This tension between beauty and brutality makes Rwanda an unsettling place. As we drive the spectacular curving well-maintained road west, vistas of terraced fields and rising hills, cool air at 7 thousand feet .. Julia is waving out the window and getting dozens of people to respond, women with huge clay jugs on their head smile and wave back at her, or groups of youth heading to market. But then we round a corner and I see a crowd of men presumably heading to work somewhere, and the nearest one holds a machete, and I can't suppress the vision of this group going out to kill. Fifteen years have passed, the country climbs out of disaster. But the memories are not far away.
Pamela gave me an excellent book, As We Forgive, which follows the stories of a few real people through the genocide, but focuses on the aftermath, how they have managed to come to terms with the suffering or the guilt, how they have chosen to forgive and live together. It is a powerful book which I highly recommend. In one story the boy hid in cliffs around this lake where I sit now, perhaps within view of this very place. In another high school students refused to identify their friends as Tutsi and before they were shot in their classroom they said "We are all Rwandans." It was a time of courage and sacrifice as well as a time of evil, the latter calling out the former.
As moving and healing as those stories are, we still wonder as we drive through this country, as we are greeted by smiling ordinary people, how the genocide came to be in a place so beautiful and orderly. Years and years of fear and hate being propagated and encouraged, yes, that was true.
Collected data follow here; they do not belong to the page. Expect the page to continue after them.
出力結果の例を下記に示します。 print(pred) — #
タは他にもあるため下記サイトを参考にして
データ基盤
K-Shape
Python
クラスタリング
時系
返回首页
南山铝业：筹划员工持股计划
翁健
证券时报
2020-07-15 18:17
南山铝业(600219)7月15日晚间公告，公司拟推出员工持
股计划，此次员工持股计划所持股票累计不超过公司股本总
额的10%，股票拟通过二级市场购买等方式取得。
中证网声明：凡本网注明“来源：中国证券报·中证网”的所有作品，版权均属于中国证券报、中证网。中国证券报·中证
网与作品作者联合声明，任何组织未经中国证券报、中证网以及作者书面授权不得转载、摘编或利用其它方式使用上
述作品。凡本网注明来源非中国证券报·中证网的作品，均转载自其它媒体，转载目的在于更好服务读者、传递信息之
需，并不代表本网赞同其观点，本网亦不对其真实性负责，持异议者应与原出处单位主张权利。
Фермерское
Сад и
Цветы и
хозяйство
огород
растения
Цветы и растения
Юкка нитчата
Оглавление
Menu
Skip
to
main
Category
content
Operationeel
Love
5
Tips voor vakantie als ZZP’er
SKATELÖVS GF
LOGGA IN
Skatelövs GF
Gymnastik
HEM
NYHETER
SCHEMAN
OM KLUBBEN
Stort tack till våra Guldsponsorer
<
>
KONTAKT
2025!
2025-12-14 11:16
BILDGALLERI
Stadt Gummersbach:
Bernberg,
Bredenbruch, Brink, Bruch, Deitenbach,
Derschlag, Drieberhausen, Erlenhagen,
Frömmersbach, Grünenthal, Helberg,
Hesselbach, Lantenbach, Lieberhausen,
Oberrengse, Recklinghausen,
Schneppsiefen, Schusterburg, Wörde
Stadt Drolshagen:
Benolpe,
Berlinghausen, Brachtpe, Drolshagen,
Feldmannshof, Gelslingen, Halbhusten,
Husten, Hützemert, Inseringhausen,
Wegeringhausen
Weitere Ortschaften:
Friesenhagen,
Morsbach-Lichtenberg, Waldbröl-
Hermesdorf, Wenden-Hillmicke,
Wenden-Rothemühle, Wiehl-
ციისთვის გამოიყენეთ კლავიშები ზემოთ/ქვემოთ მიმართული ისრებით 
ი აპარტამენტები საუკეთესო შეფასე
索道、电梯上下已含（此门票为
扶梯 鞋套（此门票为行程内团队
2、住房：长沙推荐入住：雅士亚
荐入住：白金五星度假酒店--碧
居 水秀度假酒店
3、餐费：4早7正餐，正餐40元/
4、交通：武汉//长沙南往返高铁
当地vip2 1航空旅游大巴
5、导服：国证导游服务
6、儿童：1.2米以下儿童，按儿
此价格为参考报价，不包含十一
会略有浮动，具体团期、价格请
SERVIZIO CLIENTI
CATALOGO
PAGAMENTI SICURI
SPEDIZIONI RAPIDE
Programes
But the very group action and attention to order reminds one of Germany (and the Germans were the first Europeans to colonize Rwanda, they only lost it to the Belgians after WW1). Could the same qualities of culture that produce weekly street-sweeping (yes, in Africa!) and forbid trash, that give group identity and make people willing to take collective action for good .. . also be the ones that are bent towards evil? In our virtues we may be most vulnerable to disaster. For we are all Rwandans, all the same in spirit, and all capable of harm on such a cataclysmic scale. And that is probably what makes this place unsettling, the deep knowledge that like the country of Rwanda, the human heart (mine!) can be a place of beauty and brutality.
1 comment:
I am full of thought and reflection on this post. All I can say is I have no comment yet, but thank you.